Updated on March 19, 2011
  1. Maintain friendships. Friends tend to owe greater allegiance to one partner than the other. Everyone hopes friends will continue to be friends of both, but it doesn't often happen. The divorcing pair should decide how friends are likely to divide and do their best to see that there is a semblance of equality in the division.
  2. As soon as possible, start making new friends. You could join singles' clubs and organizations that cater for the divorced, but it's far better to join clubs that cater for your interests, whatever they might be: political, musical, literary, sporting, community-based, etc. Divorced people may have too much in common. It is good to learn someone else has experienced the same problems, but your new life should be based on different expectations.
  3. Make sure there is structure to your day. Don't just lie in bed; get up, prepare breakfast and find new interests.
  4. Dress as carefully as you did before.
  5. Always be polite - however much you're tempted otherwise - about your vanished partner to your children.
  6. Never be rude about your former partner's new boy-friends, girlfriends or children.
  7. Don't use your children in a complicated game of chess. Like pawns, they can be easily sacrificed forever.
  8. Make certain that your surroundings as well as your personal appearance are maintained.

Moving on

When women leave men, the likelihood - no more than that - of a good post-divorce relationship is greater. When a man leaves a woman, post-divorce friendship is rare. If either the man or the woman later has a new partner, or even if they had another partner while still married, don't be inquisitive about it or object. Accept it. Understand that divorce, even if it was at your instigation, represents a bereavement, for there's always an associated loss. It is accompanied by both anger and a sense of failure. It may be necessary to move. Whether you care recreate your earlier environment or continue with the old one is up to you. Don't let anyone try to influence you. This is your house - not your parents', and not your former partner's.

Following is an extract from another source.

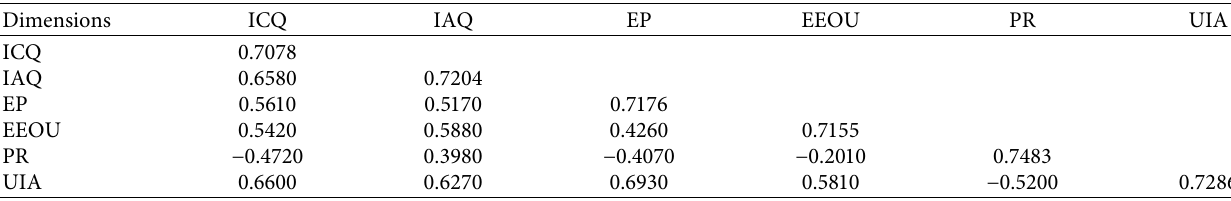
Table 6: Square roots of AVE and correlation coefficients of variables.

When your social life recovers and other partners are in the offing, it is worth considering what it is that makes for a successful relationship. People writing a generation ago devised rules for reducing the stress of marriage or long-term partnerships. Their rules are no longer directly translatable into modern life, but they can be paraphrased and enlarged upon so that they fit twenty-first-century circumstances.

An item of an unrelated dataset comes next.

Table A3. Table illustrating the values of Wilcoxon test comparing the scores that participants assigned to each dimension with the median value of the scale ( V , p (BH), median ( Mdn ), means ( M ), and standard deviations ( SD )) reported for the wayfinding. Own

The main principle applies equally today. It is that opposites may get on very well at parties, they may have terrific affairs, but they don't make the best long-term partnerships. A sound marriage is not one in which two people, however compatible in bed, are fighting like a couple of Rottweilers for the rest of the time. Rather it is one in which both parties feel totally comfortable with each other. Their relationship is without stress. The number of patients is legion who have said to me that, as much as they are attracted to somebody else, they could never leave their husband or wife because they feel so at ease with them. Where there is tension, there is stress.